Tufts denied the applicant. In fact, during the 2013 admissions season, Grayson threw out a quarter of the applications from Thailand for suspected cheating. The applicants, he says, had offered impressive stories of enterprising (but fictitious) extracurricular projects, like the student who said he had invented an elephant motion detector to help protect agricultural fields in rural Thailand.

Padding college applications is virtually as old as higher education itself; for all we know Nostradamus may have overstated his powers of prophecy to secure a spot at the University of Avignon. But many undergraduate and graduate officials say that in recent years there's been a spike in problematic submissions, especially from emerging markets, where the families of the elite and the growing middle class are eager to ensure their children's success with degrees from top U.S. schools. And they are enlisting the aid of a growing professional class of consultants and fixers who will not only help a student navigate the complexities of the American college system but in many cases buff and polish a candidate's application beyond recognition.

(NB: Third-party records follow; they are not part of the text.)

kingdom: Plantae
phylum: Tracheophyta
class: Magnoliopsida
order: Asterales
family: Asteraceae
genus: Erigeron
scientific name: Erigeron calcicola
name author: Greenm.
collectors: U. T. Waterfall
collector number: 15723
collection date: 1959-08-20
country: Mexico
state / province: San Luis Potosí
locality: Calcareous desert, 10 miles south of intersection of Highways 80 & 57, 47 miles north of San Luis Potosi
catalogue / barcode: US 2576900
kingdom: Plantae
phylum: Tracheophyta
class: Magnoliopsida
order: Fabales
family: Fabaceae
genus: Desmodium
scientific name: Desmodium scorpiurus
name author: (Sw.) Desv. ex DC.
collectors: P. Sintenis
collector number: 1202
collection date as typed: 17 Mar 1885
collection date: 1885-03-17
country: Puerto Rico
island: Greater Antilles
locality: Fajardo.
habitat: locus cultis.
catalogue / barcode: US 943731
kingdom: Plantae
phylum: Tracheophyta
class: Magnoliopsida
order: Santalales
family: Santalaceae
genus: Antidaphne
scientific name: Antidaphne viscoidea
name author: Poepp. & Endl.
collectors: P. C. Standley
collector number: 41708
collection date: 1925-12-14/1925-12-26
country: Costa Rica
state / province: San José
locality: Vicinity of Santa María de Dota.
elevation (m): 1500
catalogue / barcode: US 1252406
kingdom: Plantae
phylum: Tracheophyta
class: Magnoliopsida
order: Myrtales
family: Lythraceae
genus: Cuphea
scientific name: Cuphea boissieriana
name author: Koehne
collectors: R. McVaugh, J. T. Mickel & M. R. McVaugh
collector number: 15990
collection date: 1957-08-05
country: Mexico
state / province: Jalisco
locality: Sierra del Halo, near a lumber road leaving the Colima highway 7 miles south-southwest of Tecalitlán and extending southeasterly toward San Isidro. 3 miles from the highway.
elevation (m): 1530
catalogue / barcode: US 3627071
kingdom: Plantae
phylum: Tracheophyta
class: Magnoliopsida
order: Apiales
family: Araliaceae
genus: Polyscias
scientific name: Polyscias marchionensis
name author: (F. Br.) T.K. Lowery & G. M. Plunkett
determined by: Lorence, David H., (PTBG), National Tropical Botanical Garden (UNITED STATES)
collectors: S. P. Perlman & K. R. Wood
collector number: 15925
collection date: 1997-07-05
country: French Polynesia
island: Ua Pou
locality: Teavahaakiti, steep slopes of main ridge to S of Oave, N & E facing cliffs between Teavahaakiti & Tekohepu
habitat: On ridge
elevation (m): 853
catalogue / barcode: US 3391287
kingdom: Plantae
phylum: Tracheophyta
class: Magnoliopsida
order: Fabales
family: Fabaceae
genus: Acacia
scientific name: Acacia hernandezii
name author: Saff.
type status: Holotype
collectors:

In the most extreme cases, students and parents turn to savvy and unethical admissions consultants who excel at packaging students for U.S. audiences; for a pretty price, consultants will happily write essays and recommendations, fabricate student backstories, and coach applicants through enough interviews that the lies stick. "There do seem to be countries where getting unwarranted 'help' isn't considered cheating as much as it is seen as a necessary way of doing business," says Therese Overton, an associate dean of admission at Wesleyan University. "As the stakes rise and more people are apprised of the possibilities, it does appear the problem is getting worse."